Rozdział 19

1K 56 1
                                    

Poczułam mocne szarpnięcie w okolicach prawego ramienia. Otworzyłam oczy. Nade mną stała Amanda.

- Jest w pudło ósmej. Spóźnisz się.

- Nigdzie dziś nie idę. Muszę coś załatwić.- Sięgnęłam po skrawek kołdry i na powrót się nakryłam.

- Znowu nie idziesz do szkoły.- W jej tonie pobrzmiewała nuta niezadowolenia.

- Mam dobre oceny, a moje nieobecności można policzyć na palcach dwóch rąk.

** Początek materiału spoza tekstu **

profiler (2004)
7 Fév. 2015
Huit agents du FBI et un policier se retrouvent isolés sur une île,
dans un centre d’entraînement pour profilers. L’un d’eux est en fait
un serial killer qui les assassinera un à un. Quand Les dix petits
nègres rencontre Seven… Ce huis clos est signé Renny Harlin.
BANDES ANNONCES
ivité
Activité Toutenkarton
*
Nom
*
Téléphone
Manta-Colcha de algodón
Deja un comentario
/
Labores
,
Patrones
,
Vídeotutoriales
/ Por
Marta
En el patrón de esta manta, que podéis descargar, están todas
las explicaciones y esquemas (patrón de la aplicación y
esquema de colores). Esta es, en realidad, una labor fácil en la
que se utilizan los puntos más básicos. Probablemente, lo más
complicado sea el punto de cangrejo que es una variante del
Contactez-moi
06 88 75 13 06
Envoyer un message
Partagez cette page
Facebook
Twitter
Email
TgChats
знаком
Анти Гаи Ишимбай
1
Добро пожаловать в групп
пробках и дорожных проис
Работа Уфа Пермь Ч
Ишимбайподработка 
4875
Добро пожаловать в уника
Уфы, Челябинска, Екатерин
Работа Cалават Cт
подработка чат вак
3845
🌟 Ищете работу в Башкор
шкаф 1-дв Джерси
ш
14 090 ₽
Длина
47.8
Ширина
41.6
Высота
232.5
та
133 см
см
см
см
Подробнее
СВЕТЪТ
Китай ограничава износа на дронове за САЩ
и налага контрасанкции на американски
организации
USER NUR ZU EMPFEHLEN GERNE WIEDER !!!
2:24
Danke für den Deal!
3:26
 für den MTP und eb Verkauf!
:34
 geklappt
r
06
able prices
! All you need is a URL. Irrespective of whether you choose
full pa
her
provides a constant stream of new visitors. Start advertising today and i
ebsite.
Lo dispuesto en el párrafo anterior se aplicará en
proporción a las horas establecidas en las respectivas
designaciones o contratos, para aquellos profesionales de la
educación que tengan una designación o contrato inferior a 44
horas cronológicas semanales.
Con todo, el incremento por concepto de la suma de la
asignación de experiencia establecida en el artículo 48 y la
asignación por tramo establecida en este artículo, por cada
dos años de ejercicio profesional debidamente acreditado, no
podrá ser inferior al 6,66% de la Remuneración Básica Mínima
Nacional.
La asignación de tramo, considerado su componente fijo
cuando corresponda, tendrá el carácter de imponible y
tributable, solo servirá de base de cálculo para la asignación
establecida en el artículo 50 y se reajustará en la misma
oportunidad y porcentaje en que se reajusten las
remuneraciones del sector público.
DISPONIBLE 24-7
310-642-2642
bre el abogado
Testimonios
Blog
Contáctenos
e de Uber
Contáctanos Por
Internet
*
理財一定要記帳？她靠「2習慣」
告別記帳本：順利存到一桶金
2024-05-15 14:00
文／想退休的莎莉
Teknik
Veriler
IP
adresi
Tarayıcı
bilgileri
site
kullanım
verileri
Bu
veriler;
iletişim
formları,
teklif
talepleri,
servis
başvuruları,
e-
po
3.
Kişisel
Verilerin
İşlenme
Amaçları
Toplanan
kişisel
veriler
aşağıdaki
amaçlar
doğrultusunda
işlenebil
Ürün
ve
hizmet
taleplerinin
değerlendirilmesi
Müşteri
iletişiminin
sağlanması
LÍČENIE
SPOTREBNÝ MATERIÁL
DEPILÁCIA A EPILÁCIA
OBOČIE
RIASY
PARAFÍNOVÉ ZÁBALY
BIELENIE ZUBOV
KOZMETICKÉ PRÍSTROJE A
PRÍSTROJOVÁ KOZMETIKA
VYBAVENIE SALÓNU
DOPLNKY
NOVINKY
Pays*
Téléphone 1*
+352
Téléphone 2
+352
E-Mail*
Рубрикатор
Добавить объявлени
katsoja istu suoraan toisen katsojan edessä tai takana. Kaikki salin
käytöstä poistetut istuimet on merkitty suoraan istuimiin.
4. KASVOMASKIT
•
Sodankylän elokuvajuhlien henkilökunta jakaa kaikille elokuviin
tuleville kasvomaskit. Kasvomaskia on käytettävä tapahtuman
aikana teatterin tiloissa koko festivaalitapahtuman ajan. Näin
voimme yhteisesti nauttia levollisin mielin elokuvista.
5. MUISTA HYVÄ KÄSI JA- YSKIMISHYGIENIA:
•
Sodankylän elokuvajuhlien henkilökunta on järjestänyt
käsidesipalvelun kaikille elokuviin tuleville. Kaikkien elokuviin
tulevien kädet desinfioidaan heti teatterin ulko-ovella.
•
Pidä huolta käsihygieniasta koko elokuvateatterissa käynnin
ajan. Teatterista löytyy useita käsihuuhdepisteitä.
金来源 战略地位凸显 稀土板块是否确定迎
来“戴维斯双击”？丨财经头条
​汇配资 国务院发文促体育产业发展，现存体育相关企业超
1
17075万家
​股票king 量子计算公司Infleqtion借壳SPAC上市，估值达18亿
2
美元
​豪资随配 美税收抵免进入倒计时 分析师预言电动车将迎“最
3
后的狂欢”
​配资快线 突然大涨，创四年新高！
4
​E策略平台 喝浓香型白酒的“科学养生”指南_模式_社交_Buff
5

Kobieta chciała coś na to odpowiedzieć, ale zrezygnowała zaciskając usta w wąską linię.

- W takim razie ubieraj się. Jadę z tobą załatwić tą sprawę.- Powiedziała wychodząc z pokoju i trzaskając drzwiami.

- Gdzie jedziemy?

- Spokojnie.- Odpowiedziałam zapinając pas.- Nie byłoby lepiej gdybyś dała mi poprowadzić?- Amanda zaprzeczyła.- W takim razie daj telefon.

Bez słowa podała mi urządzenie, a ja wpisałam w GPSA dane. Już po chwili usłyszałam przyjazny głos komputerowej postaci, która informowała nas jak dojechać.

Moja towarzyszka odpaliła silnik. Przez następne czterdzieści minut drogi siedziałyśmy w ciszy.

Zatrzymałyśmy się przed wielką, szarą bramą otoczoną płotem z siatki.

- Po co tu jesteśmy?

- Do tego miejsca można przyjść tylko w dwóch powodach.  Z czego ten drugi powód nas nie dotyczy.- Wzruszyłam ramionami.

Wolnym krokiem, wręcz niepewnym, podeszłam do bramy i ją otworzyłam. Rozległ się dźwięk szczekania psów.

- Jak nie chcesz to nie musisz wchodzić.- Zwróciłam się do Amandy.- Nie każdy lubi takie miejsca.

Blondynka zaprzeczyła ruchem głowy i wyminęła mnie. Rozejrzałam się. Przy jednej z klatek dostrzegłam mężczyznę karmiącego podopiecznych. Kiedy się do nas odwrócił mogłam stwierdzić, że jest po pięćdziesiątce.

- Witam.- Przyjrzał nam się i otoczeniu dookoła nas. Zapewne sprawdzał czy nie mamy przy sobie żadnego psa.- W czym mogę pomóc?

- Chcę zaadoptować psa.- Odpowiedziałam.

- Oczywiście, oczywiści.- Policzki mężczyzny nieco się zaróżowiły.- Jakiego? Dużego, małego, białego, czarnego, mieszańca, rasowego?

- Obojętnie. Chociaż- zastanowiłam się- interesuje mnie tak, który jest tu już długo i nie może znaleźć domu.

- Wszystkie nasze psy znajdują dom w bardzo szybkim tempie. Mimo to Sherlock nie ma takiego szczęścia. Jest już u nas prawie trzy lata. Rodziny adoptują go, a potem i tak wraca do nas.

Zatrzymaliśmy się przy klatce zwierzęcia. Jego kolor sierści zbliżony był do odcienia rudego. Gdzie nie gdzie można było się dopatrzeć białych łat. Wyglądem przypominał bordo collie.

- W takim razie możemy podpisywać papiery?-Zapytał pracownik schroniska.

Potwierdziłam. Mężczyzna złapał Amandę za rękę i poprowadził ją w swoją stronę. Blondynka rzuciła mi wściekłe spojrzenie. Uśmiechnęłam się i pomachałam w jej stronę. Otworzyłam zamek i weszłam do środka wybiegu. Pies się nawet nie podniósł.

- Cześć Sherlock. Rozumiem, że nie masz już zaufania do ludzi, ale ja nigdy cię nie opuszczę. Nie ważne co by się stało. Wiem jak to jest pokochać kogoś, a potem go stracić.- Spuściłam głowę uśmiechając się lekko do siebie.- Dziwnie się czuję rozmawiając z tobą. Do tej pory robiłam pogawędki ze zwierzakami, które mi odpowiadały, ale wierzę, że mnie słyszysz i rozumiesz.